Provides access to precomputed pruning structure used to accelerate scene queries against newly added actors.

A pruning structure can be provided to PxScene::addActors. The actors scene query shapes will then be directly merged into the scenes AABB tree, without the need of an AABB tree recompute:

// Create pruning structure from given actors.
PxPruningStructure* ps = PxPhysics::createPruningStructure(&actors[0], (PxU32)actors.size());
// Add actors into a scene together with the precomputed pruning structure.

A PxPruningStructure object can be serialized into a collection together with its actors.

For usage of PxPruningStructure please refer to the snippet SnippetPrunerSerialization.

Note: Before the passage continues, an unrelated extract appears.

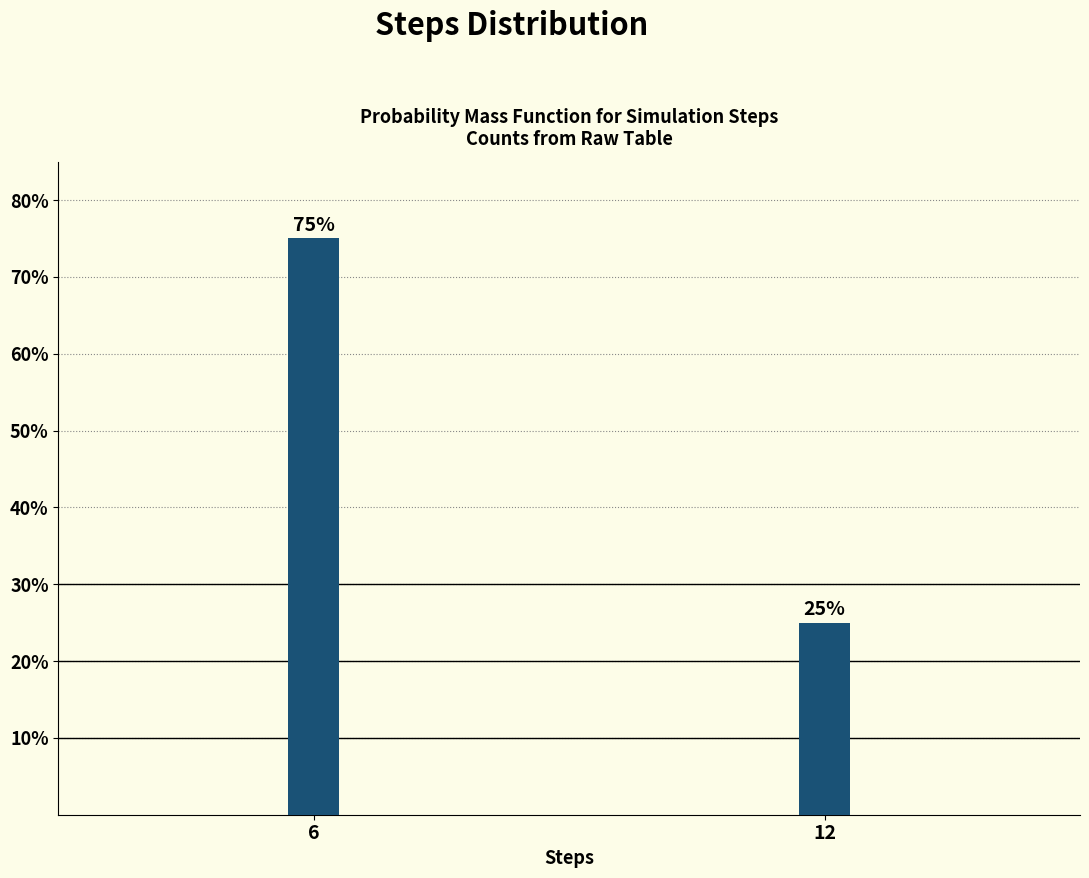

Reading left to right, what are all the values shown in this chart?

6=75	12=25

A typical use case for PxPruningStructure is a large world scenario where blocks of closely positioned actors get streamed in.

Merge process

The merge process into the scene query acceleration structure differs based on PxPruningStructureType: * eSTATIC_AABB_TREE - the pruning structure is merged directly into scene's AABBtree. This might unbalance the tree and it is recommended to recompute the static tree at some point. * eDYNAMIC_AABB_TREE - the pruning structure is merged into a temporary pruning structures until the scene's new optimized AABB tree is computed.


Modifies the default behavior of scene queries. By default scene queries are shape centric, which means each shape is represented as an object in a scene query pruner. PxBVHStructure does tell the SDK to set actor centric behavior for that given actor.

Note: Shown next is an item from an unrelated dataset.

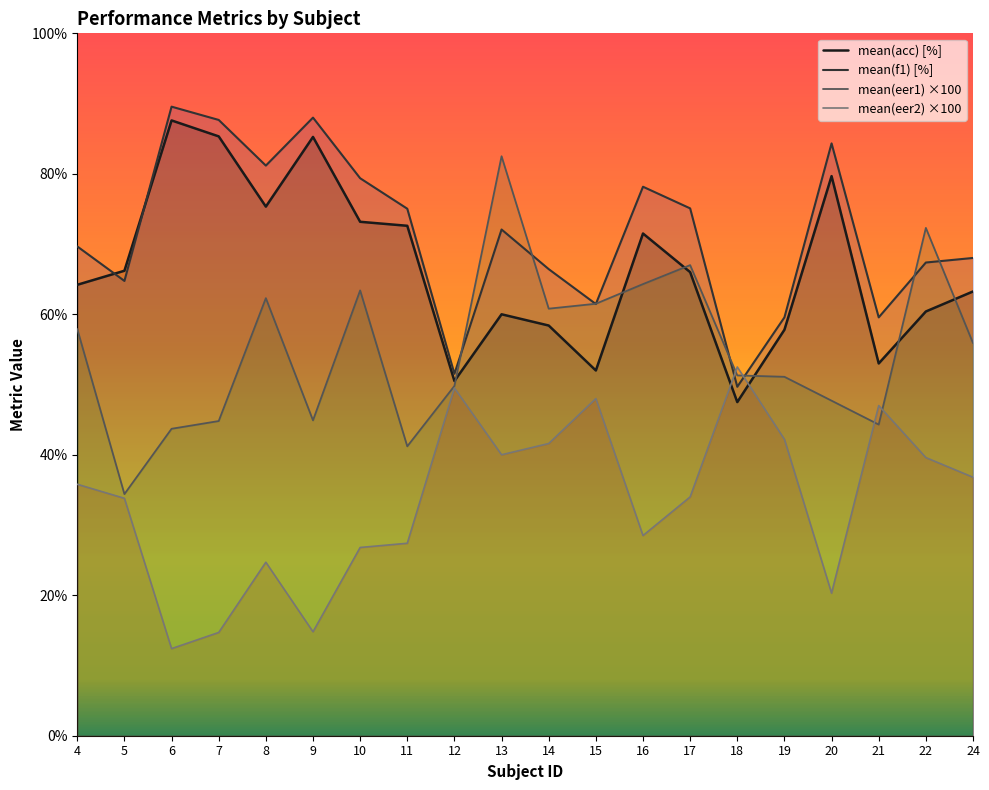

Between 5 and 6, which series saw the biggest shift?

mean(f1) [%]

How does that work. If PxBVHStructure is provided during PxScene::addActor, that actors bounds are stored in a pruning structure rather then each shape contained in the actor. When a scene query against such an actor is done it does first query the actors bounds and then makes a local query against the shapes using the provided BVH structure data (note that the PxBVHStructure data are copied to the SDK and are not required during runtime).

How to create PxBVHStructure

PxBVHStructure can be cooked through our PxCooking library. It takes the provided PxBounds3 and computes a BVH. This is stored within the PxBVHStructure and be used later.


// get the bounds from the actor, this can be done through a helper function in PhysX extensions
PxU32 numBounds = 0;
PxBounds3* bounds = PxRigidActorExt::getRigidActorShapeLocalBoundsList(*body, numBounds);

// setup the PxBVHStructureDesc, it does contain only the PxBounds3 data
PxBVHStructureDesc bvhDesc;
bvhDesc.bounds.count = numBounds; = bounds;
bvhDesc.bounds.stride = sizeof(PxBounds3);

// cook the bvh structure
PxBVHStructure* bvh = gCooking->createBVHStructure(bvhDesc, gPhysics->getPhysicsInsertionCallback());

// release the memory allocated within extensions, the bounds are not required anymore

// add the actor to the scene and provide the bvh structure
gScene->addActor(*body, bvh);

// bvh can be released at this point, the precomputed BVH structure was copied to the SDK pruners.

For usage of PxBVHStructure please refer to the snippet SnippetPxBVHStructure.